Dataset entries START
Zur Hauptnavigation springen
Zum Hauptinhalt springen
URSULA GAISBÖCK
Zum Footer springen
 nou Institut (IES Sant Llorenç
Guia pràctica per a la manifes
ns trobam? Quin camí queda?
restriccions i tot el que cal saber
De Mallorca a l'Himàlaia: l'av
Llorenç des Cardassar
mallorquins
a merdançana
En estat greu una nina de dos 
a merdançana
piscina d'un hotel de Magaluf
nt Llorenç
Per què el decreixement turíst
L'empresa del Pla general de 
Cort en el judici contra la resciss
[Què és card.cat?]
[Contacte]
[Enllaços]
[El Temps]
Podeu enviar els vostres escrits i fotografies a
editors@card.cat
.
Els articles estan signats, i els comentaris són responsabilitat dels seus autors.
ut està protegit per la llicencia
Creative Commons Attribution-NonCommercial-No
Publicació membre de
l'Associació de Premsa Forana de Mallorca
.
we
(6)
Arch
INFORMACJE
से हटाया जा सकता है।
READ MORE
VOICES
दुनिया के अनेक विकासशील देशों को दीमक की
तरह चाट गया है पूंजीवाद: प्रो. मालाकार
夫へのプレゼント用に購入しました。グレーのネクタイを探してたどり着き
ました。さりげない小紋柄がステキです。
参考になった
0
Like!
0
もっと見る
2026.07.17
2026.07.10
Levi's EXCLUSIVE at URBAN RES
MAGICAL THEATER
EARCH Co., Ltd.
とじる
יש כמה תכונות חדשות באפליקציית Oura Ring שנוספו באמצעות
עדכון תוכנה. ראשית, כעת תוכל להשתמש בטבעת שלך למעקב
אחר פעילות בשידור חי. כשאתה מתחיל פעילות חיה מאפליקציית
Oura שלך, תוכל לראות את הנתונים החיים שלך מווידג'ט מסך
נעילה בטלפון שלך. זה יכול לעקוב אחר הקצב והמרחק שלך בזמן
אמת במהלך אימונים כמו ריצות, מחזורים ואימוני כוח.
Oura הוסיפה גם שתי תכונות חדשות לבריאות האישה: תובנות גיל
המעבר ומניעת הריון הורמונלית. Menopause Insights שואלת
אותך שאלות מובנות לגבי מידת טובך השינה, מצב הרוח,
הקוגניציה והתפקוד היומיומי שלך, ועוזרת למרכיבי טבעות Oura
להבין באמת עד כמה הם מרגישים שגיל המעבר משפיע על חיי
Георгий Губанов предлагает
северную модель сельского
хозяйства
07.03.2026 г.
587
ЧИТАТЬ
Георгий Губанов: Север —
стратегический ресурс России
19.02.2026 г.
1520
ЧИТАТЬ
Dataset entries END
Task prompt:
Your output must be an exact copy of every entry.

Result:
Zur Hauptnavigation springen
Zum Hauptinhalt springen
URSULA GAISBÖCK
Zum Footer springen
 nou Institut (IES Sant Llorenç
Guia pràctica per a la manifes
ns trobam? Quin camí queda?
restriccions i tot el que cal saber
De Mallorca a l'Himàlaia: l'av
Llorenç des Cardassar
mallorquins
a merdançana
En estat greu una nina de dos 
a merdançana
piscina d'un hotel de Magaluf
nt Llorenç
Per què el decreixement turíst
L'empresa del Pla general de 
Cort en el judici contra la resciss
[Què és card.cat?]
[Contacte]
[Enllaços]
[El Temps]
Podeu enviar els vostres escrits i fotografies a
editors@card.cat
.
Els articles estan signats, i els comentaris són responsabilitat dels seus autors.
ut està protegit per la llicencia
Creative Commons Attribution-NonCommercial-No
Publicació membre de
l'Associació de Premsa Forana de Mallorca
.
we
(6)
Arch
INFORMACJE
से हटाया जा सकता है।
READ MORE
VOICES
दुनिया के अनेक विकासशील देशों को दीमक की
तरह चाट गया है पूंजीवाद: प्रो. मालाकार
夫へのプレゼント用に購入しました。グレーのネクタイを探してたどり着き
ました。さりげない小紋柄がステキです。
参考になった
0
Like!
0
もっと見る
2026.07.17
2026.07.10
Levi's EXCLUSIVE at URBAN RES
MAGICAL THEATER
EARCH Co., Ltd.
とじる
יש כמה תכונות חדשות באפליקציית Oura Ring שנוספו באמצעות
עדכון תוכנה. ראשית, כעת תוכל להשתמש בטבעת שלך למעקב
אחר פעילות בשידור חי. כשאתה מתחיל פעילות חיה מאפליקציית
Oura שלך, תוכל לראות את הנתונים החיים שלך מווידג'ט מסך
נעילה בטלפון שלך. זה יכול לעקוב אחר הקצב והמרחק שלך בזמן
אמת במהלך אימונים כמו ריצות, מחזורים ואימוני כוח.
Oura הוסיפה גם שתי תכונות חדשות לבריאות האישה: תובנות גיל
המעבר ומניעת הריון הורמונלית. Menopause Insights שואלת
אותך שאלות מובנות לגבי מידת טובך השינה, מצב הרוח,
הקוגניציה והתפקוד היומיומי שלך, ועוזרת למרכיבי טבעות Oura
להבין באמת עד כמה הם מרגישים שגיל המעבר משפיע על חיי
Георгий Губанов предлагает
северную модель сельского
хозяйства
07.03.2026 г.
587
ЧИТАТЬ
Георгий Губанов: Север —
стратегический ресурс России
19.02.2026 г.
1520
ЧИТАТЬ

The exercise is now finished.